One of John Mayer’s interesting quotes is that life is
like a box of crayons…. He goes further and states that most people are like the
8-color boxes, but what we should be really looking for are the 64-color boxes
with the sharpeners on the back…. He obviously fancies himself to be a 64-color
box, though he admits he has a few missing…
I have been mulling over the last few weeks of this little
concept called work-life balance! It is in that spirt that I happily dragged a
few friends for a rather interesting and different talk at the All Saints Cathedral
one evening after work early last week!
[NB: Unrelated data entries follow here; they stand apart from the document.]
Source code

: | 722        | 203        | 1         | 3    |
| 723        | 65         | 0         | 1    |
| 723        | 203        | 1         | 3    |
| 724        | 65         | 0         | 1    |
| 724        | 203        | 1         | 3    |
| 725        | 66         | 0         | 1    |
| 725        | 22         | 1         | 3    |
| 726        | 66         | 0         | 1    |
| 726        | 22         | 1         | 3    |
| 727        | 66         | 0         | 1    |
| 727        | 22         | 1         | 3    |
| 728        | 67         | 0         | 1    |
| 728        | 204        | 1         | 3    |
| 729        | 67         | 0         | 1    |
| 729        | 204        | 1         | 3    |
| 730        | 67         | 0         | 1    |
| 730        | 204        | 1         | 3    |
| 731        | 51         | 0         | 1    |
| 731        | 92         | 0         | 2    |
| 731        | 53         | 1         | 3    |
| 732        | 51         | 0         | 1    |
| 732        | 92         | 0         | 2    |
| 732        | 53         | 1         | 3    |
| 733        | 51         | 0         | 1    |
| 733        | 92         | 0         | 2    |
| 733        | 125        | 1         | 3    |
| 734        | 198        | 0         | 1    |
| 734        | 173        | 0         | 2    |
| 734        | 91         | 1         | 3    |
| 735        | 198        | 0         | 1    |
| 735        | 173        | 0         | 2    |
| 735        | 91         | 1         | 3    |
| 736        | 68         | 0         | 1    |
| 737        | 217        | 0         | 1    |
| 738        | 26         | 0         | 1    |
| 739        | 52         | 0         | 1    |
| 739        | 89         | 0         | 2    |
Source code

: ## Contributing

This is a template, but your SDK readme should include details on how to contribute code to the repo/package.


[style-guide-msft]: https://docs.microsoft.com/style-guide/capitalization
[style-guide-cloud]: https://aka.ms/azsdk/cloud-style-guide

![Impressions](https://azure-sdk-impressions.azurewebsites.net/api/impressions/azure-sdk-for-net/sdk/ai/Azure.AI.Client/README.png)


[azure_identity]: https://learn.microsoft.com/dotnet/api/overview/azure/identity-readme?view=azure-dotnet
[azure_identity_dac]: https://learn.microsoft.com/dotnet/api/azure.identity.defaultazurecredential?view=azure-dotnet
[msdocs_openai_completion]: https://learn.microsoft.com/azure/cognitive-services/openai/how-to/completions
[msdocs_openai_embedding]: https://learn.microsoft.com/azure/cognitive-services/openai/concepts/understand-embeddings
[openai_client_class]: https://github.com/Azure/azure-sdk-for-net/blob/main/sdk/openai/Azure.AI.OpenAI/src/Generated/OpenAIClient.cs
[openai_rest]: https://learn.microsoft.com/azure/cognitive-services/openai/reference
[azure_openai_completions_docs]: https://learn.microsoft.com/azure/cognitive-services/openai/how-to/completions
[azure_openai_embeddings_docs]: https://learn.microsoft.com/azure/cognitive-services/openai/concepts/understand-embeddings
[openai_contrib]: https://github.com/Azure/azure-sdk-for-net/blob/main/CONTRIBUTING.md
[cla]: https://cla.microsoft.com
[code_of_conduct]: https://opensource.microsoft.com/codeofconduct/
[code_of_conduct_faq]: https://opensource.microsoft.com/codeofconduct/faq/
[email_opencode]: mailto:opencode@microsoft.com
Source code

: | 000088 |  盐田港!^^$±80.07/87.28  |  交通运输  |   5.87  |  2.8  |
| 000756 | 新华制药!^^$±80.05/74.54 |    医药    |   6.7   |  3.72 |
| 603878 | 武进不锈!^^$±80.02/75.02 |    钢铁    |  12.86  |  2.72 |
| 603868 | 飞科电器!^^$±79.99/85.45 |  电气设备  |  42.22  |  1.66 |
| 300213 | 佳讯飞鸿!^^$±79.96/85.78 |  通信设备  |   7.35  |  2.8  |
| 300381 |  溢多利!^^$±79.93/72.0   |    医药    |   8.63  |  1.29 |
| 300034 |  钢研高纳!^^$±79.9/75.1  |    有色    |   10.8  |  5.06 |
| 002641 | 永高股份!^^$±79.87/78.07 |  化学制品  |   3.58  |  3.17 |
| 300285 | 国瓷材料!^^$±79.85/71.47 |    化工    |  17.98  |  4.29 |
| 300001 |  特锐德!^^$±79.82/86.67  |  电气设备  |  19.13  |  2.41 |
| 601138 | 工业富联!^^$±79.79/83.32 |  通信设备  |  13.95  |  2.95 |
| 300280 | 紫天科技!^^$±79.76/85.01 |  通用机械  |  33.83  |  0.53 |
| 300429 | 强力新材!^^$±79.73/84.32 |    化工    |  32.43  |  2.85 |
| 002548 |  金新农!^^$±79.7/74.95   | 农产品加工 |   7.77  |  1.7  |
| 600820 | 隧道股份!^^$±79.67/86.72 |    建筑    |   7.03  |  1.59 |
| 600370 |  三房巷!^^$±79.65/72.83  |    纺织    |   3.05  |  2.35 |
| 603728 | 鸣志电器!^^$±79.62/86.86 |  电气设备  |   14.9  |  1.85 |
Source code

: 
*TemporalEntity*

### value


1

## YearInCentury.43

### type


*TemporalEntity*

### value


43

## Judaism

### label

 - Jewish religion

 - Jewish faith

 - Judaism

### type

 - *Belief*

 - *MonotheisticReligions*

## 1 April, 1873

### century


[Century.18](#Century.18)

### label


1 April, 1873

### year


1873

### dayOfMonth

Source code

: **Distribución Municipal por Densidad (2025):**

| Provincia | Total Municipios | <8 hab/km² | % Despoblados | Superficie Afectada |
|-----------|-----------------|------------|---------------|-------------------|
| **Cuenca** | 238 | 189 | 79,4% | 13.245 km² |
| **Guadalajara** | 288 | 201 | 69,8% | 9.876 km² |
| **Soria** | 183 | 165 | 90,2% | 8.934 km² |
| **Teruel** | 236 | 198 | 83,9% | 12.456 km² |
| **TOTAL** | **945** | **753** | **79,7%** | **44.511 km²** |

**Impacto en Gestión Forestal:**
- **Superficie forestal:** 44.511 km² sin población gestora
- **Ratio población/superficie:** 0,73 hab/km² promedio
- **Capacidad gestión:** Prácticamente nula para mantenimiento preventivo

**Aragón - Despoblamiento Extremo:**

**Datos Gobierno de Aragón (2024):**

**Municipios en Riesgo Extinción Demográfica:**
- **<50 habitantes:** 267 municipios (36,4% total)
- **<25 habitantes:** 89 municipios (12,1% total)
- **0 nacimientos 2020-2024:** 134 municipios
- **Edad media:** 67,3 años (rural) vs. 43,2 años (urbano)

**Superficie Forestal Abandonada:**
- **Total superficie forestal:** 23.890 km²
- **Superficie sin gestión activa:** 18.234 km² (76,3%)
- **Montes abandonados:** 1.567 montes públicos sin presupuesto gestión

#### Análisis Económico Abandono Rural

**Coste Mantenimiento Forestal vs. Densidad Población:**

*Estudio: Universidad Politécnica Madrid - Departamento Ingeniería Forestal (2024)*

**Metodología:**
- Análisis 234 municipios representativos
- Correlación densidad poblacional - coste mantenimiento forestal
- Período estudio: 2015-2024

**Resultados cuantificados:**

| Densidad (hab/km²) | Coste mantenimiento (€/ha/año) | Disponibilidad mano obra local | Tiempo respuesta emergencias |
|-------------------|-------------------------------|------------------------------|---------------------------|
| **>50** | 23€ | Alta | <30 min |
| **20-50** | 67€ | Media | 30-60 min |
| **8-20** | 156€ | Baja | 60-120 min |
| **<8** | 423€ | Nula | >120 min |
The subject of the discussion is an
article for another day but one speaker really struck a chord with me…Her presentation
was on life and its little boxes that society and perhaps our own selves are so
driven and pressured to tick off as we go along this journey we call life…
I’d
like to think that most people have goals and live life trying to pursue them
for overall satisfaction, self-esteem and purpose, but I also know that others
including our family and friends alike may have their own agenda and desires
that they would like to realize through us! And then there is also society and
its norms and pressures that add an additional layer to boxes we are expected
to tick off at a certain age to conform to certain acceptable standards.
Now
trouble seemingly starts to brew in your camp when you either do not have
goals, so you go with the flow or you have goals and don’t stick your guns out
to defend them or you just down rightly refuse to conform to certain societal
standards then others (read society) start to think there is something
inherently wrong with you.
The
speaker gave us her own life example; it was neither meant to be spiteful nor filled
with doses of vanity but rather her own illustration of her own life boxes…and
the call that we should individually choose our own boxes based on what we want
and desire at a person level and not because it is perhaps expected of us
especially as women!
One
of the earliest boxes we have in life is education…the speaker mused that in that
category she nailed each box by doing well in school and got additional ‘’bonga
points’’ for taking on school captain and the most disciplined student right from
primary school through to secondary…. off course this soared her easily to
campus where she took a ‘’prestigious’’ course befitting of such a good girl.
Now
in her mid-twenties, with a solid education at hand her next boxes to quickly
tick off were; landing that job in a blue-chip company to be the envy of her
peers, finding a suitable mate, getting hitched and starting a family in that
order before hitting the big 3.0! Being the super achiever she clearly is, she
managed to do all that by 25 and even went further sadly to change careers (because
she didn’t have a say in what she actually studied for), contemplate divorce (because
she really didn’t know her partner before they got married), attempt suicide
and challenge social stereotypes by age 29!
I
like happy endings and luckily for our speaker so did she… and so her story had
a great ending that left everyone in the room in tears…the point I took home
with me that night was that there is nothing wrong with having goals and
dreams. I am an avid fan of the quote ‘if your dreams don’t scare you, they aren’t
big enough..’ but we need to always remember why we do certain things. If they
are for others we may easily get by doing them, but one day we may feel
frustrated and disappointed because we are not being true to our own selves. I
also appreciated the need to develop thick skin. Even if society may pressure
us to behave in a certain way or accomplish certain boxes by a certain age,
life is not a race and even if it were the only contender you should be racing
with is yourself and your own pace and speed!
So this
long weekend I will be defiantly take time to reflect on my boxes, the big ones
and the small ones too, the colored ones and those that need more color in them
as well as throwing out those boxes that weren’t really mine!